PROBLEM DETAILS: Only the lines holding the string "exhibits" are needed; copy each of them from the data.

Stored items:
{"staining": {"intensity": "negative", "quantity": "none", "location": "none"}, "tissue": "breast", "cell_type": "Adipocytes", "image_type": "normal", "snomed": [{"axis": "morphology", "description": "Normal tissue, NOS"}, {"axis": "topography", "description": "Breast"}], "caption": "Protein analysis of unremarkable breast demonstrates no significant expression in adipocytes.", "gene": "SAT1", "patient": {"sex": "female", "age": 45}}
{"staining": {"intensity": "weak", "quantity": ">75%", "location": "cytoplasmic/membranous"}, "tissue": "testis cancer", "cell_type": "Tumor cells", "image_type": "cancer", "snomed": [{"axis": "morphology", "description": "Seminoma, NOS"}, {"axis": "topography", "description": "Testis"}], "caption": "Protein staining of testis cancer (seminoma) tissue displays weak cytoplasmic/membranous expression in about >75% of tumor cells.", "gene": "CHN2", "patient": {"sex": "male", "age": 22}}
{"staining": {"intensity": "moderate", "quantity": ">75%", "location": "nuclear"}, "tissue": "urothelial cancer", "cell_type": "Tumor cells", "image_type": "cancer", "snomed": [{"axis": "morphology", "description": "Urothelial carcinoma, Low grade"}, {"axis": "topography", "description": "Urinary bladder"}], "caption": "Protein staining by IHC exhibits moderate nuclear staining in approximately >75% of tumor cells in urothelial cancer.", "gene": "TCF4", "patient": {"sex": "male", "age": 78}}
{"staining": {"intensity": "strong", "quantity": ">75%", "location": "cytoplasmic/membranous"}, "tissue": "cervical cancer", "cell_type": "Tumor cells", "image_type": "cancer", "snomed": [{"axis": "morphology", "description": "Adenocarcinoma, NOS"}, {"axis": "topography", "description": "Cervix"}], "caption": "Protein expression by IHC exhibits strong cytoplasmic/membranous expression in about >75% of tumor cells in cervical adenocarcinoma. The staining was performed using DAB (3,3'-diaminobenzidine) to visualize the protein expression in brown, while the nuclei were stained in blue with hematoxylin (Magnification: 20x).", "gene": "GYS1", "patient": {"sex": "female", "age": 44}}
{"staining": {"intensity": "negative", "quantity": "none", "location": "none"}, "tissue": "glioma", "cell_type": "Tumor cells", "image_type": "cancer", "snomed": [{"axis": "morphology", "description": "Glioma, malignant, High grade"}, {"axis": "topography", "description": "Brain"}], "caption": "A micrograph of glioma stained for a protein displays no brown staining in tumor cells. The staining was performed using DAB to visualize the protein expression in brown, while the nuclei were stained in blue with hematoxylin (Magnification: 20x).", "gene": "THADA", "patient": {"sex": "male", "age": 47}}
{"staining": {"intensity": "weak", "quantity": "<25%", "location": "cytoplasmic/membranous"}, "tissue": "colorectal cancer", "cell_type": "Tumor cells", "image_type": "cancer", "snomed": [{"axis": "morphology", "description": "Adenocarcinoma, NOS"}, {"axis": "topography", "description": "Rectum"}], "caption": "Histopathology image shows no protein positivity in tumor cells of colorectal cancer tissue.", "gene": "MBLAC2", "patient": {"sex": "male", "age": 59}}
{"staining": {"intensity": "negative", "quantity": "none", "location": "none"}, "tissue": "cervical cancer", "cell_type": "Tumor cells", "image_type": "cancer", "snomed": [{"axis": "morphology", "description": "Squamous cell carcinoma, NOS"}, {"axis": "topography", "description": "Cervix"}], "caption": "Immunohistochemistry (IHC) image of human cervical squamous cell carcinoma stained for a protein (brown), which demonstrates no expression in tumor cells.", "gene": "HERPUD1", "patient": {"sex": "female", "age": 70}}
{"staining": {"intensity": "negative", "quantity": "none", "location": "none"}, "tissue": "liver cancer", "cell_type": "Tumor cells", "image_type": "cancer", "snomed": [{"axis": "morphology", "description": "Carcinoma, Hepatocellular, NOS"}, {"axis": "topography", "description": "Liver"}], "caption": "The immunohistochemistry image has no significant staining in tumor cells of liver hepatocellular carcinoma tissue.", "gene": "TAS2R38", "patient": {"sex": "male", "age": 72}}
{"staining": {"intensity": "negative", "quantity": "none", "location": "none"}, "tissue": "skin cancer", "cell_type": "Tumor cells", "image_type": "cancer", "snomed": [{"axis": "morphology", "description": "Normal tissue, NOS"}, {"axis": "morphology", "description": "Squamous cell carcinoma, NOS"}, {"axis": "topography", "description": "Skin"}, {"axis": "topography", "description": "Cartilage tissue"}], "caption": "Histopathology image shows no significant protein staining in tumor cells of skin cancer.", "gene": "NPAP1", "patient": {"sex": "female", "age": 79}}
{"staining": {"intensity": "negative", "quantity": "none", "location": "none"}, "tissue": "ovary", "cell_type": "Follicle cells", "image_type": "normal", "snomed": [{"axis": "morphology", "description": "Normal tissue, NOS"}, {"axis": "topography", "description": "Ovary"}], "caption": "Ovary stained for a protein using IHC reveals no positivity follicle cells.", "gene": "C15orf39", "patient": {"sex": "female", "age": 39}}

ANSWER TO THE EXERCISE:
{"staining": {"intensity": "moderate", "quantity": ">75%", "location": "nuclear"}, "tissue": "urothelial cancer", "cell_type": "Tumor cells", "image_type": "cancer", "snomed": [{"axis": "morphology", "description": "Urothelial carcinoma, Low grade"}, {"axis": "topography", "description": "Urinary bladder"}], "caption": "Protein staining by IHC exhibits moderate nuclear staining in approximately >75% of tumor cells in urothelial cancer.", "gene": "TCF4", "patient": {"sex": "male", "age": 78}}
{"staining": {"intensity": "strong", "quantity": ">75%", "location": "cytoplasmic/membranous"}, "tissue": "cervical cancer", "cell_type": "Tumor cells", "image_type": "cancer", "snomed": [{"axis": "morphology", "description": "Adenocarcinoma, NOS"}, {"axis": "topography", "description": "Cervix"}], "caption": "Protein expression by IHC exhibits strong cytoplasmic/membranous expression in about >75% of tumor cells in cervical adenocarcinoma. The staining was performed using DAB (3,3'-diaminobenzidine) to visualize the protein expression in brown, while the nuclei were stained in blue with hematoxylin (Magnification: 20x).", "gene": "GYS1", "patient": {"sex": "female", "age": 44}}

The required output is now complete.